Stored items:
--

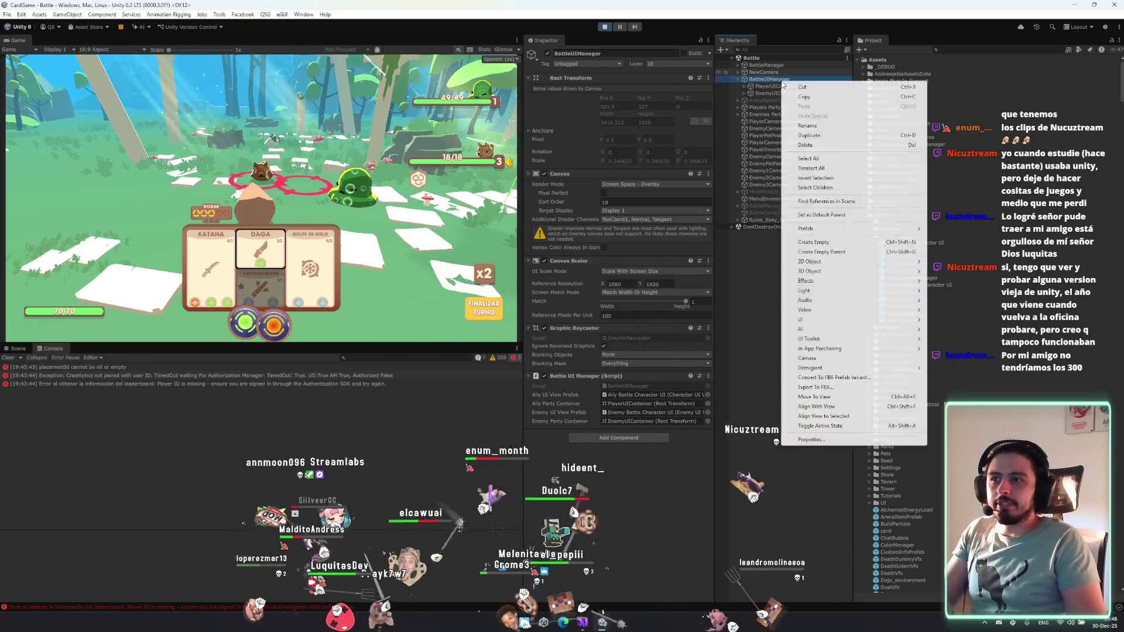
mouse_move(820, 326)
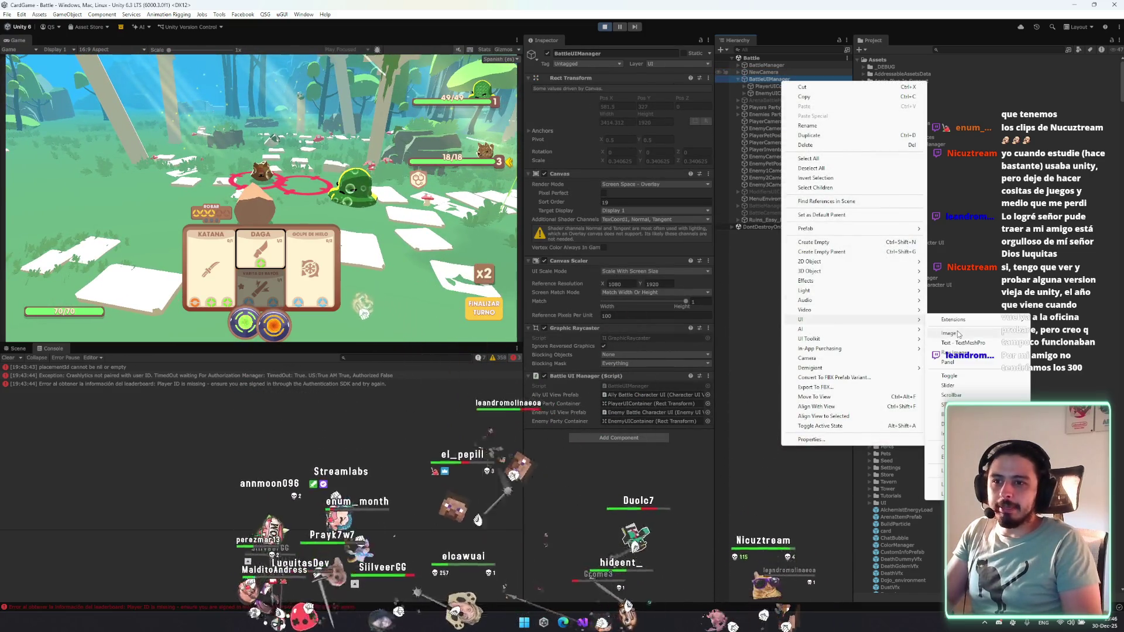
left_click(943, 319)
left_click(15, 348)
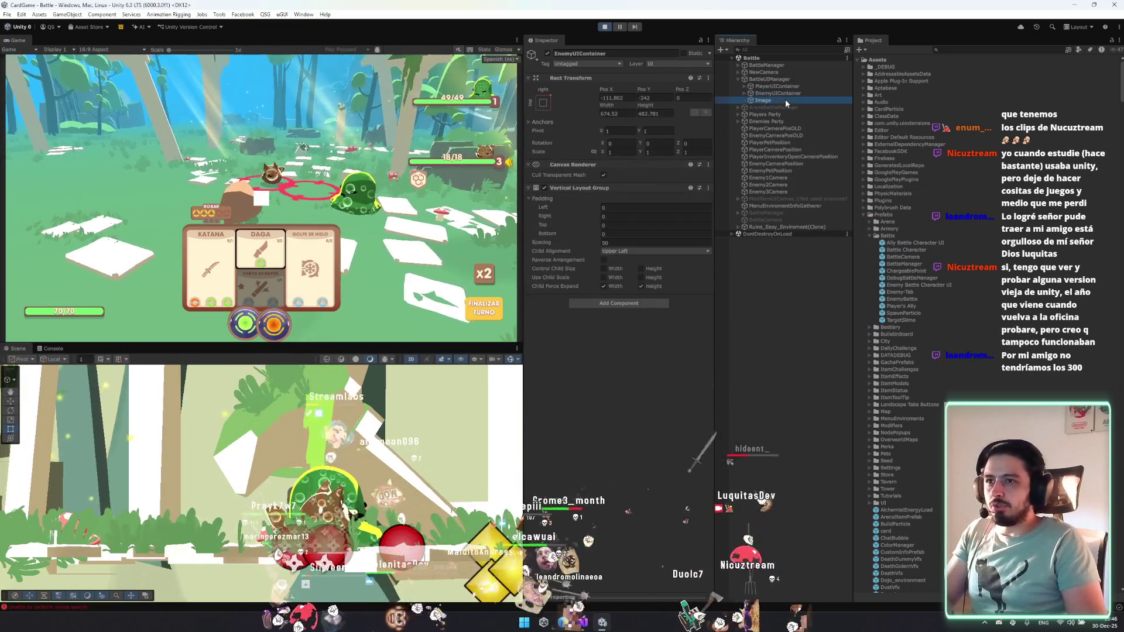
double_click(785, 99)
scroll(344, 451, "down", 10)
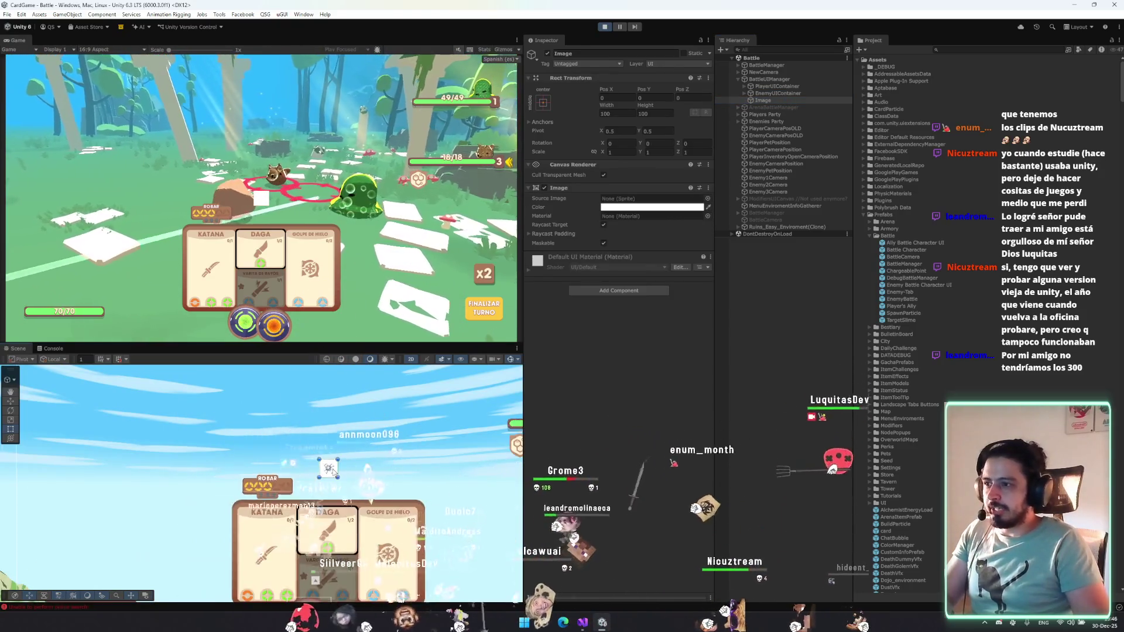
Stretch the Image into a large panel, tint it translucent grey 6D6D6D, shift it right, and duplicate it.
mouse_move(322, 464)
left_mouse_down()
mouse_move(138, 357)
mouse_move(166, 379)
left_mouse_up()
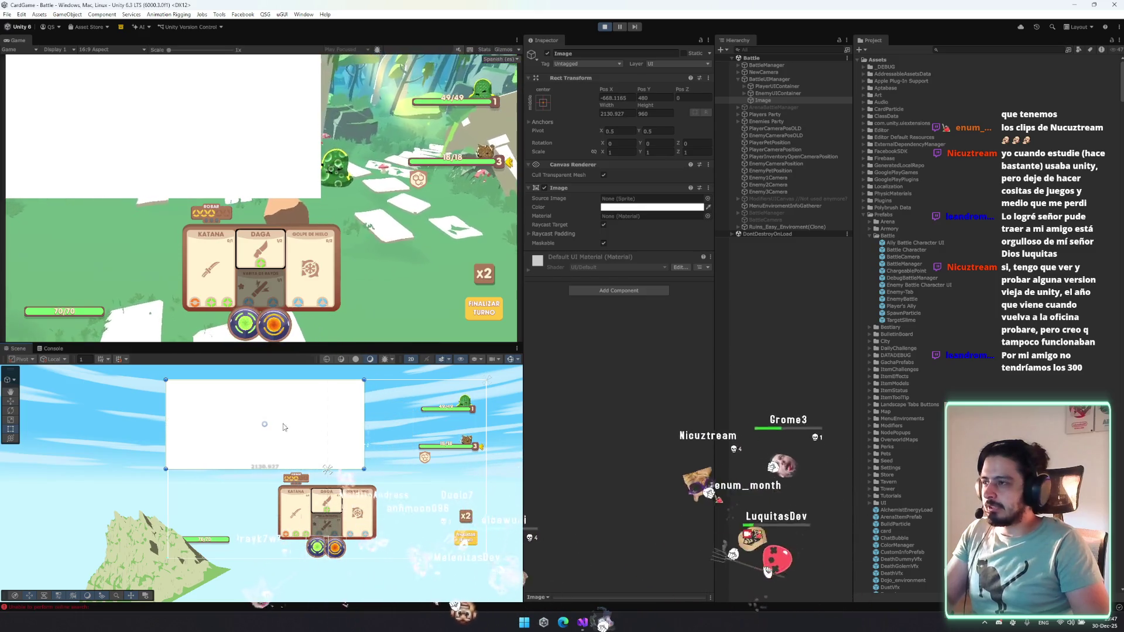
left_click_drag(310, 469, 310, 479)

--

Work order: Give the records a second time exactly, keeping the images out.

Reply:
mouse_move(820, 326)
left_click(943, 319)
left_click(15, 348)
double_click(785, 99)
scroll(344, 451, "down", 10)
Stretch the Image into a large panel, tint it translucent grey 6D6D6D, shift it right, and duplicate it.
mouse_move(322, 464)
left_mouse_down()
mouse_move(138, 357)
mouse_move(166, 379)
left_mouse_up()
left_click_drag(310, 469, 310, 479)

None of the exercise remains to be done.